Corrección política

Jura que ya no le importa que le quede bien la malla, no. Lo único que ambiciona es ser políticamente correcta todo el tiempo, en todo. 
Ser irreprochablemente coherente y que nunca, nunca, se le escape una burrada que pueda quebrar la armonía impecable de sus opiniones. Quiere ser todos los días de su vida la campeona de las minorías, la defensora de los oprimidos, o al menos -¡por lo menos!- parecerlo. Su miedo a generalizar se está convirtiendo en una discapacidad para la inducción. 
Entonces escucha y lee con atención devota, raciona sus palabras, medita incansablemente y sufre sus dudas. Medita, busca su "centro de gravedad permanente que haga que no cambie más de idea sobre las cosas y la gente", como Franco Battiato. 

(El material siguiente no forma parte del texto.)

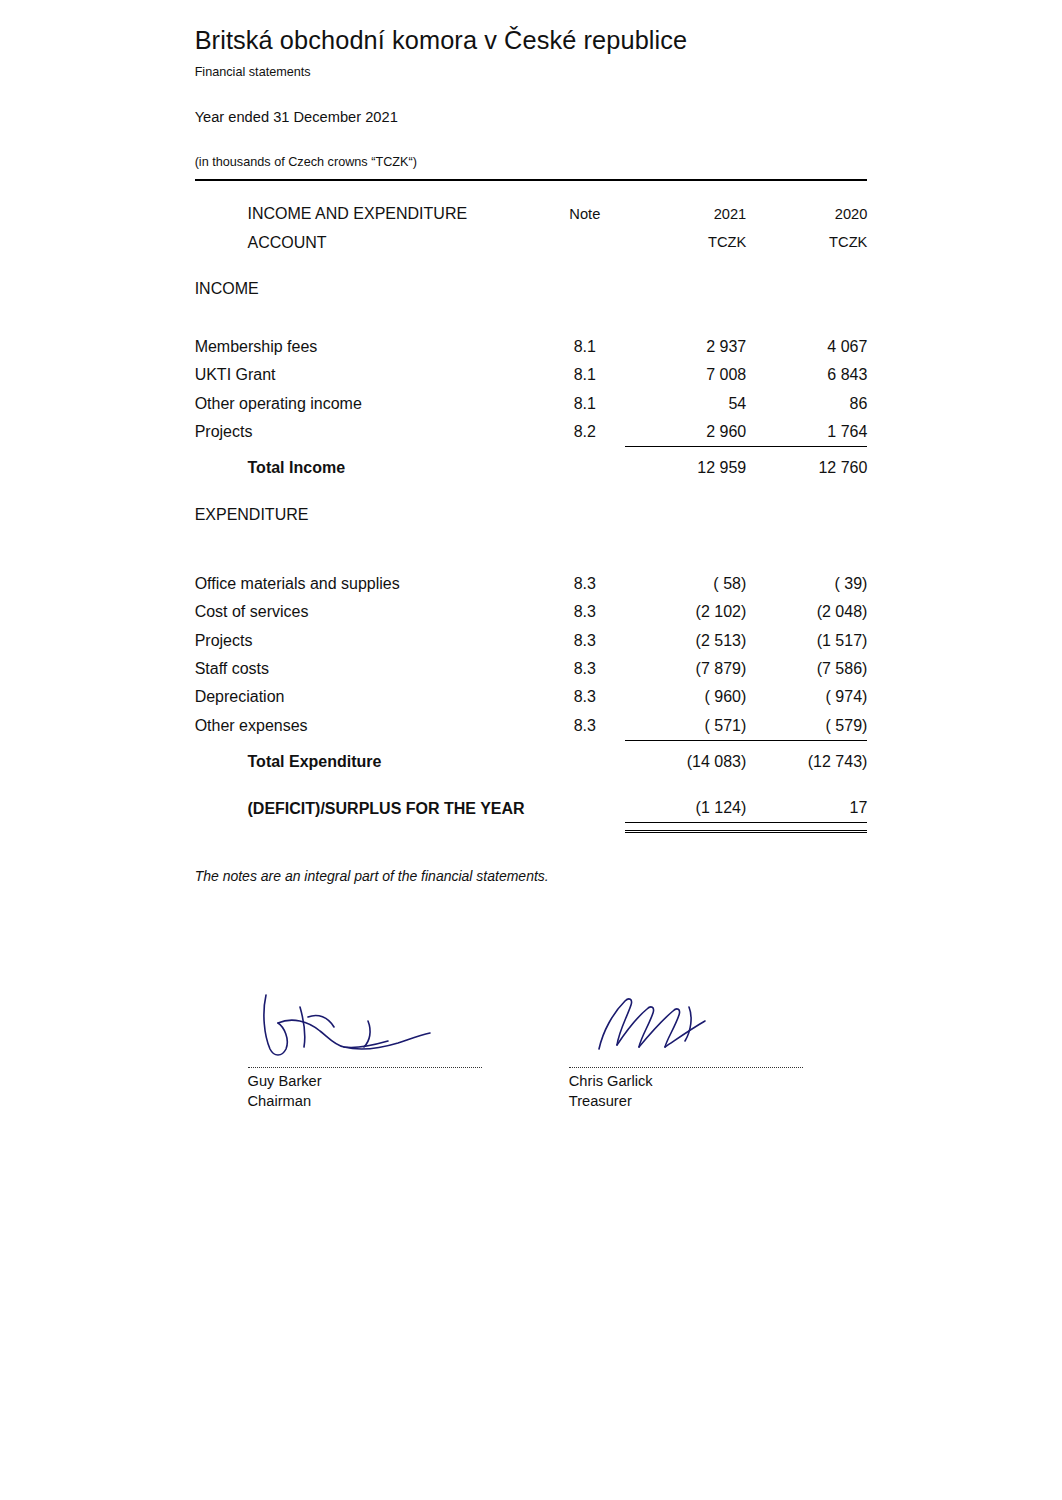Britská obchodní komora v České republice
Financial statements
Year ended 31 December 2021
(in thousands of Czech crowns “TCZK“)
| INCOME AND EXPENDITURE | Note | 2021 | 2020 |
| ACCOUNT | | TCZK | TCZK |
| INCOME |
| Membership fees | 8.1 | 2 937 | 4 067 |
| UKTI Grant | 8.1 | 7 008 | 6 843 |
| Other operating income | 8.1 | 54 | 86 |
| Projects | 8.2 | 2 960 | 1 764 |
| Total Income | | 12 959 | 12 760 |
| EXPENDITURE |
| Office materials and supplies | 8.3 | ( 58) | ( 39) |
| Cost of services | 8.3 | (2 102) | (2 048) |
| Projects | 8.3 | (2 513) | (1 517) |
| Staff costs | 8.3 | (7 879) | (7 586) |
| Depreciation | 8.3 | ( 960) | ( 974) |
| Other expenses | 8.3 | ( 571) | ( 579) |
| Total Expenditure | | (14 083) | (12 743) |
| (DEFICIT)/SURPLUS FOR THE YEAR | | (1 124) | 17 |
The notes are an integral part of the financial statements.
Guy Barker
Chairman
Chris Garlick
Treasurer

Es ese el peso que el Atlas progre lleva sobre las espaldas: la corrección política. El problema es que las cosas no son correctas o incorrectas a priori y absolutamente. La corrección política también es contextual, subjetiva, histórica, y relativa. ¿Qué hacer, entonces? ¿De quién aprender? ¿Cómo convertirse en la más zurda de la cuadra? ¿Cómo dejar de preocuparse por lo que piensen los demás?
Esa es la injuria final: se mira en el espejo metafórico de su corazoncito y se sabe una careta de mierda.